*PROBLEM TO SOLVE*. Set down, word for word, the lines from the one containing "pose: elev=182.9 azim=265.3" through the one containing "Dot at: (277, 197)". Leave the pictures out of your answer.

*SUPPLIED MATERIAL*.
* * * * * * *

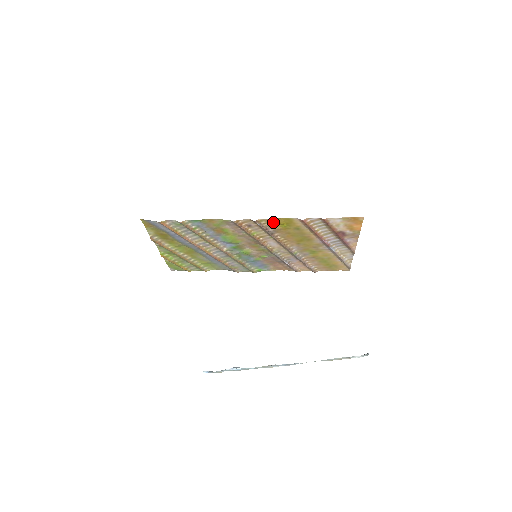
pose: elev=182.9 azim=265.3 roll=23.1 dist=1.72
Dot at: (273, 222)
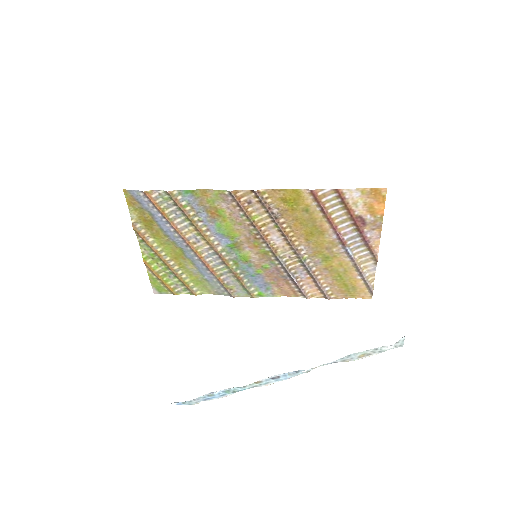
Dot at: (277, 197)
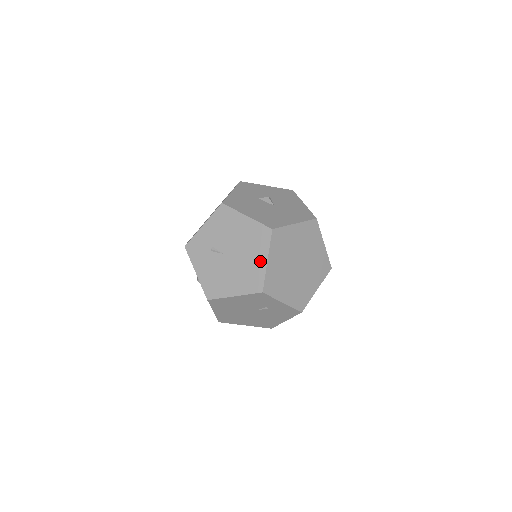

* * * * * * *

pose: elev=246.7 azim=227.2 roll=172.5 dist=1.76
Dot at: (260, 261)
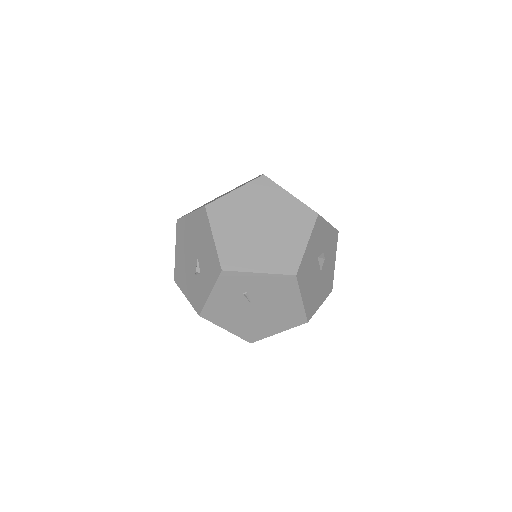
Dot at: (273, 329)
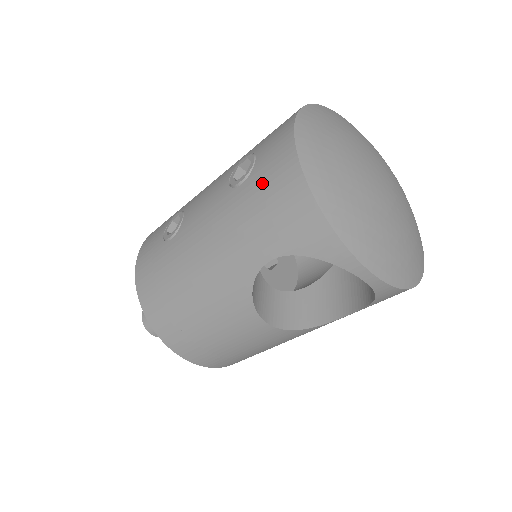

* * * * * * *

*FULL OUTPUT*.
pose: elev=182.9 azim=265.3 roll=23.1 dist=1.72
Dot at: (273, 222)
Dot at: (277, 197)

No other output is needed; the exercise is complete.